**CONSEGNE DA SVOLGERE**
1/ Nel testo in esame, con quale nome viene tradizionalmente chiamato il cantico?
2/ Scrivi il seguito del testo in esame sul cantico, riprendendo dal punto in cui si interrompe.

**TESTO IN ESAME**
§ §

A te la lode e la gloria nei secoli.
Benedetto il tuo nome glorioso e santo.
A te la lode e la gloria nei secoli.
Benedetto sei tu nel tuo tempio santo, glorioso.
A te la lode e la gloria nei secoli.
Benedetto sei tu sul trono del tuo regno.
A te la lode e la gloria nei secoli.
Benedetto sei tu che penetri con lo sguardo
gli abissi e siedi sui cherubini.
A te la lode e la gloria nei secoli.
Benedetto sei tu nel firmamento del cielo.
A te la lode e la gloria nei secoli

Questo salmo è "Il Cantico, tradizionalmente chiamato "dei tre giovani". E’ simile ad una fiaccola che rischiara l'oscurità del tempo dell'oppressione e della persecuzione, un tempo che spesso si è ripetuto nella storia di Israele e nella stessa storia del cristianesimo".

§ §

**DATI FORNITI**
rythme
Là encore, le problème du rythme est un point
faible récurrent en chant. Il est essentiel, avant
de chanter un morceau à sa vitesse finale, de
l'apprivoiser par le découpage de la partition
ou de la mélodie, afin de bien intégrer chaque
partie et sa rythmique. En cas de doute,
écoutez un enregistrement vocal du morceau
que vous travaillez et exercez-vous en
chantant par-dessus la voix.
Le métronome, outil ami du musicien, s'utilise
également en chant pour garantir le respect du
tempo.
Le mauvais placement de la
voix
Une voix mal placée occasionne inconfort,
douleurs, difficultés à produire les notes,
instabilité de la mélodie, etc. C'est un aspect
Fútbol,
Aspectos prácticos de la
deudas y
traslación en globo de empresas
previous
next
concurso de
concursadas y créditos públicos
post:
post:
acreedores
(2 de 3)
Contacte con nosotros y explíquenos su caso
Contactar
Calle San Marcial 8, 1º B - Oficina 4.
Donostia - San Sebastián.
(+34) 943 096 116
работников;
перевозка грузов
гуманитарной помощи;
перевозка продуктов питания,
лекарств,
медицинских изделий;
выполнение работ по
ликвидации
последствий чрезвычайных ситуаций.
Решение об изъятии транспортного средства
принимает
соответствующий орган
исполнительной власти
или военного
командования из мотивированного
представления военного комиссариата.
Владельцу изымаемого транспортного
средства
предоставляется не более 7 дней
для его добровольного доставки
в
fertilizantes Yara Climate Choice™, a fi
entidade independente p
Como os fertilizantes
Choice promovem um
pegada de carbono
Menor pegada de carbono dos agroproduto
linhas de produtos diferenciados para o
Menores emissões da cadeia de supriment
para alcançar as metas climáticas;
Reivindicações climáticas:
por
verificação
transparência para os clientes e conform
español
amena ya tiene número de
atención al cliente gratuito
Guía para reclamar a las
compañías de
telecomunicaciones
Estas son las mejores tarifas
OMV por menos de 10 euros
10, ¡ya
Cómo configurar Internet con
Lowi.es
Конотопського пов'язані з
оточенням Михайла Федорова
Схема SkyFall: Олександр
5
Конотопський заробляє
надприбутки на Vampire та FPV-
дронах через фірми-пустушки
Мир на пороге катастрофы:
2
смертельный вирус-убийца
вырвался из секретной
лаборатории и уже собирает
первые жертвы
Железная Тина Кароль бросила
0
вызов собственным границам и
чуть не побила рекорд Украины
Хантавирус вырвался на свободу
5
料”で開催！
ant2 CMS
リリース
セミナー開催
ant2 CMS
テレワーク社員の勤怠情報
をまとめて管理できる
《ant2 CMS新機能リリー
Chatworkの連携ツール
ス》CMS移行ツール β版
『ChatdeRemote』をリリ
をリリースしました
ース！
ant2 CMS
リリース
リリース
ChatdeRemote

§ §

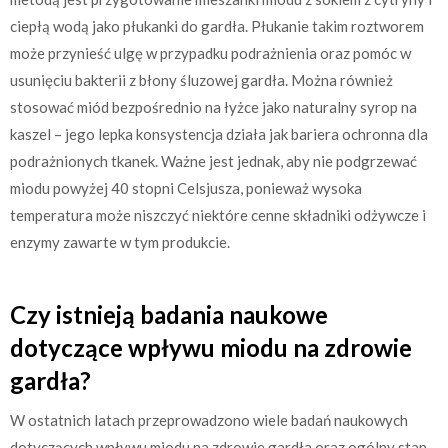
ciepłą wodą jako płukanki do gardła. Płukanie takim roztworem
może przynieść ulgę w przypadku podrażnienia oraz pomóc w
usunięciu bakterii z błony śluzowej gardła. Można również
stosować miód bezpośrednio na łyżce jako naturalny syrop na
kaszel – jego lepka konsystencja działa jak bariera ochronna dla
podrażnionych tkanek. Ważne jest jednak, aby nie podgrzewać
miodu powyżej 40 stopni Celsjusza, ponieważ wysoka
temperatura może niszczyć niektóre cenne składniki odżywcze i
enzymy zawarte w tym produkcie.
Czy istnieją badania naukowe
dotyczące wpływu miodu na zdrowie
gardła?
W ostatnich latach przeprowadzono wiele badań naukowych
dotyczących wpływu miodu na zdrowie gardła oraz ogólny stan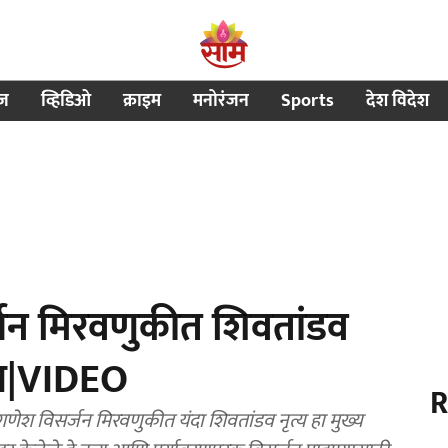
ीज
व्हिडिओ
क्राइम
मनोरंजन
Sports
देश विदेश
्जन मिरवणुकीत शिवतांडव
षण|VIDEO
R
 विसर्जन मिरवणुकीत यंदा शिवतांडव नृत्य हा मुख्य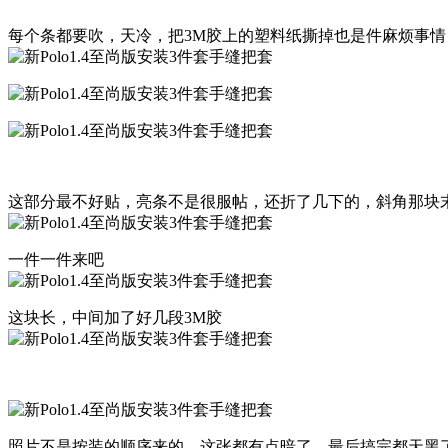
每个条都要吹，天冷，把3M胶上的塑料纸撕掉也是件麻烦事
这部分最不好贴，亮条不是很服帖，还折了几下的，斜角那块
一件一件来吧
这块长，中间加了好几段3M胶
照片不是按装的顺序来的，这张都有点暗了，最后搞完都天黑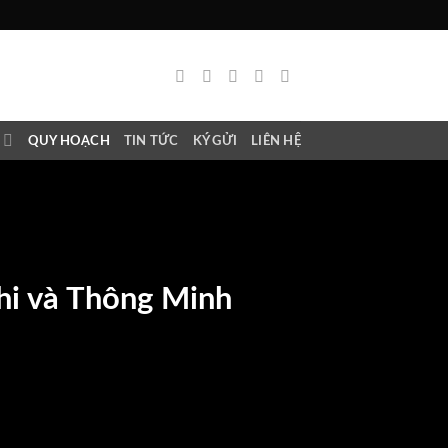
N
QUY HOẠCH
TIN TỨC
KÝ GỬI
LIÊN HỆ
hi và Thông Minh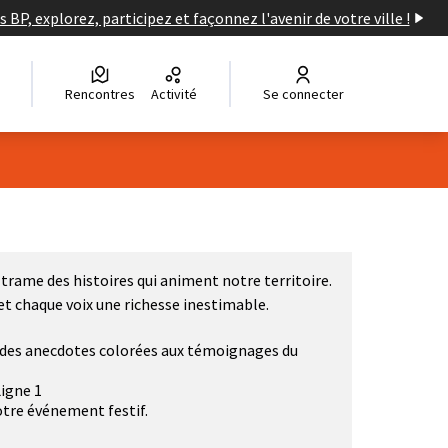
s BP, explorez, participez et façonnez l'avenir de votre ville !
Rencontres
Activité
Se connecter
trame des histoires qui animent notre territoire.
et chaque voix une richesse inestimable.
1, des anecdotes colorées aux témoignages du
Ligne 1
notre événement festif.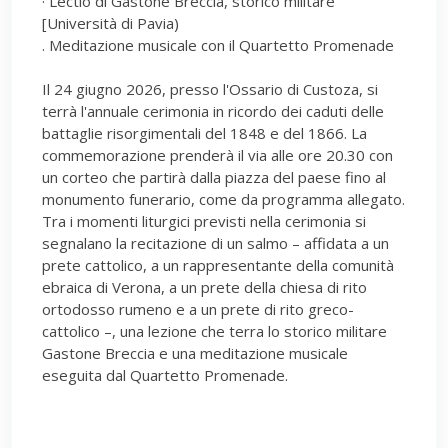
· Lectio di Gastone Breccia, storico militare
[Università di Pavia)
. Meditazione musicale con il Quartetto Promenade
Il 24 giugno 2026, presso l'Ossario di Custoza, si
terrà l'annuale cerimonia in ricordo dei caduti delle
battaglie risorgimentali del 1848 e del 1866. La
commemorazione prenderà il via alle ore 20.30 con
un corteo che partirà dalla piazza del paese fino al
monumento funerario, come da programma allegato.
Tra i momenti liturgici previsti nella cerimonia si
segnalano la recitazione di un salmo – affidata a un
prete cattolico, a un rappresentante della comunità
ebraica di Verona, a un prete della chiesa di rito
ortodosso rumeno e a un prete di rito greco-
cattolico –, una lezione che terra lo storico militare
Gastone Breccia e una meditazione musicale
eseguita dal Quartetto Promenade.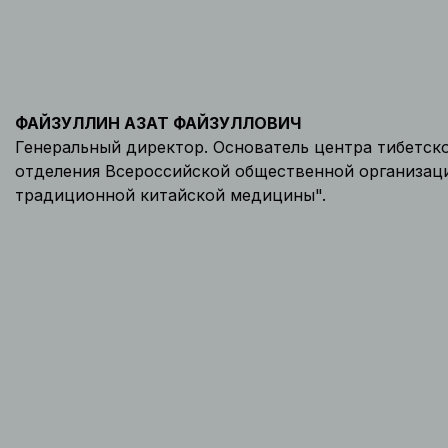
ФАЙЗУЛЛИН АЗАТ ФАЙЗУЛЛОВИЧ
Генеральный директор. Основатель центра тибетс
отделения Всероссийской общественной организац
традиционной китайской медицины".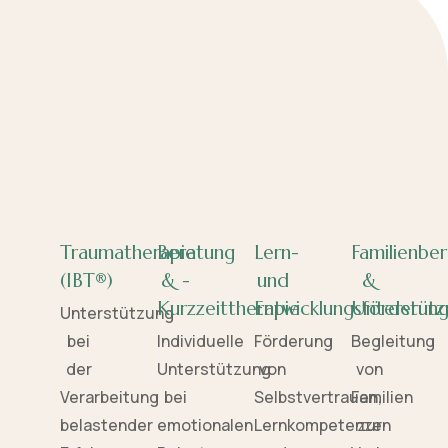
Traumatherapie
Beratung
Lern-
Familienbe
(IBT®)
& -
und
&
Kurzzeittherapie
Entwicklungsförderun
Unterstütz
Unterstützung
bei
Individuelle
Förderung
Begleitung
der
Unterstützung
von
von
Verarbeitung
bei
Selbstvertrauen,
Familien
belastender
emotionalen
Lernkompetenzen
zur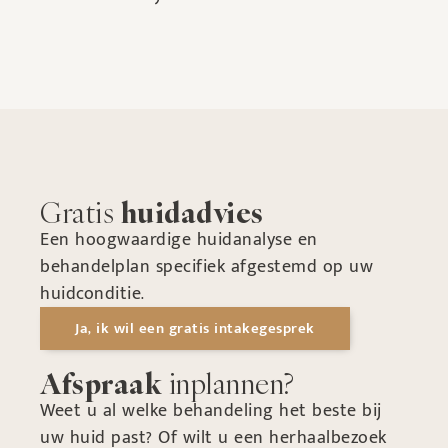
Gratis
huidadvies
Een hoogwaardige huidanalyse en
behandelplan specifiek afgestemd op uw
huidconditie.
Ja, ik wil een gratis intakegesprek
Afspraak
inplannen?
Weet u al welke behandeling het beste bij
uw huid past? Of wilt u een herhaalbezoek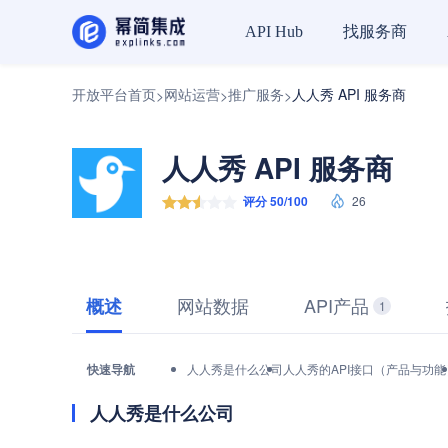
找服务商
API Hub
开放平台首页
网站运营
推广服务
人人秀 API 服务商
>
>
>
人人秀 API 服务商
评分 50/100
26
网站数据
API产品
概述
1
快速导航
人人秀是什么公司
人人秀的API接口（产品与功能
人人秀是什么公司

§ §

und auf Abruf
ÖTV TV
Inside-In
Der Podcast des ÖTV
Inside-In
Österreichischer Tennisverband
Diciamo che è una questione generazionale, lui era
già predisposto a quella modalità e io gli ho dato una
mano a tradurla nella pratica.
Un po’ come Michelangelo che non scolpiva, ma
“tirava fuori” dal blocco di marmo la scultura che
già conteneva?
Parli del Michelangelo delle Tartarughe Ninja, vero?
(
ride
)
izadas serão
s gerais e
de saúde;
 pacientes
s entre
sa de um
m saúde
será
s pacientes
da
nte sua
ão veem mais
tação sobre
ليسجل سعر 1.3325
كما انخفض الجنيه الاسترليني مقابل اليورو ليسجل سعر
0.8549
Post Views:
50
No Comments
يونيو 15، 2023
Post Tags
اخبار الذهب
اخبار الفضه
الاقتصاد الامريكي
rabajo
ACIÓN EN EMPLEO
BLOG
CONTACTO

§ §

**RISPOSTE PER CONSEGNA**
1/ È tradizionalmente chiamato cantico "dei tre giovani".

2/
Con queste parole Giovanni Paolo II ha commentato il Cantico Dn 3, 52-57 "Ogni creatura lodi il Signore" - delle Lodi di domenica della 4ª settimana - durante l'udienza generale di mercoledì 19 febbraio 2003, nell'Aula Paolo VI. Dopo la proclamazione dei versetti 3, 52-57, il Papa ha svolto la seguente catechesi:
1. "Quei tre giovani, a una sola voce, si misero a lodare, a glorificare, a benedire Dio nella fornace" (Dn 3, 51). Questa frase introduce al celebre Cantico che ora abbiamo ascoltato in un suo frammento fondamentale. Esso si trova all'interno del Libro di Daniele, nella parte giunta a noi solo in lingua greca, ed è intonato da testimoni coraggiosi della fede, che non hanno voluto piegarsi all'adorazione della statua del re e hanno preferito affrontare una morte tragica, il martirio nella fornace ardente.
Sono tre giovani ebrei, collocati dall'autore sacro nel contesto storico del regno di Nabucodonosor, il tremendo sovrano babilonese che annientò la città santa di Gerusalemme nel 586 a.C. e deportò gli Israeliti "lungo i fiumi di Babilonia" (cfr Sal 136). Pur nel pericolo estremo, quando le fiamme ormai lambiscono i loro corpi, essi trovano la forza di "lodare, glorificare e benedire Dio", certi che il Signore del cosmo e della storia non li abbandonerà alla morte e al nulla.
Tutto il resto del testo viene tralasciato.